◆ What needs to be done ◆
Answer these questions from the forum thread on gold in black chips below.
1. What does butcher compare the question about gold in all black chips to?
2. According to Geo, which two metals do chips without gold still contain?
3. What price per pound does Geo say boardsort pays for mixed chips?

#### Provided text ####

# All black ic chips?



## chrishawn

Hi and thanks in advance for response.
My question is do all black ic chips have gold in them.
Or only certain types.


----------



## butcher

Black integrated circuit chips, that covers a very wide range of chips, in this case I would say no not all.
To me that sound's like asking do all rivers and streams have gold.

gold is where you find it. :lol:


----------



## chrishawn

Thanks Butcher,
Thats what i thought it would be, I have seen gold in some and none in others.
Is there a way to tell which ones have gold by looking at them, mabee by the numbers or the date on them?


----------



## Geo

its a crap shoot. your best bet is, if your going to process chips, process them all. even the chips that dont contain gold will still have silver and palladium.


----------



## chrishawn

Well thanks Geo,
Silver and palladium is not in my refining cup of tea, However i can pull them and sell them.
What do you think a pound of mixed ones is worth even on the low end.


----------



## Geo

i think Patnor is the man to talk to about IC's, but i can tell you that boardsort is paying $6.00 a pound for mixed chips.


----------



## nickvc

chrishawn said:


> Well thanks Geo,
> Silver and palladium is not in my refining cup of tea, However i can pull them and sell them.
> What do you think a pound of mixed ones is worth even on the low end.

#### Supplied information ####

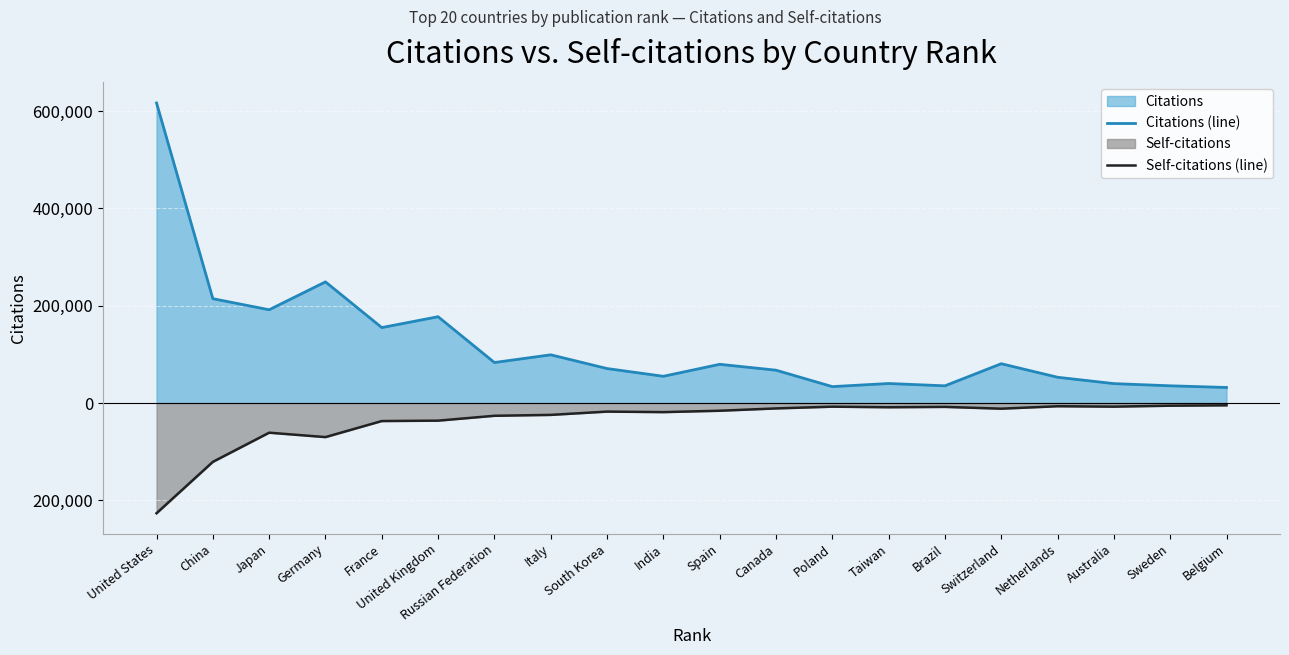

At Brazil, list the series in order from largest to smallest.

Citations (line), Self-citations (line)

####
#### Supplied information ####

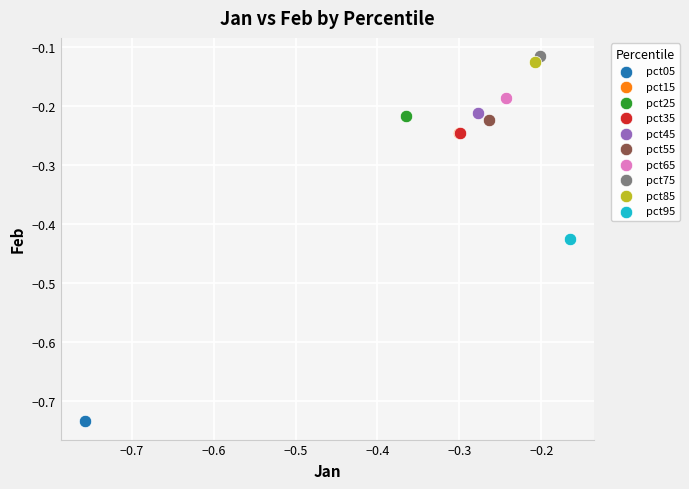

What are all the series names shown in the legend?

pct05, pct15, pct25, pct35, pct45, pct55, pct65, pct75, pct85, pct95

####

◆ Completed exercise ◆
1. Asking whether all rivers and streams have gold.
2. Silver and palladium.
3. $6.00 a pound.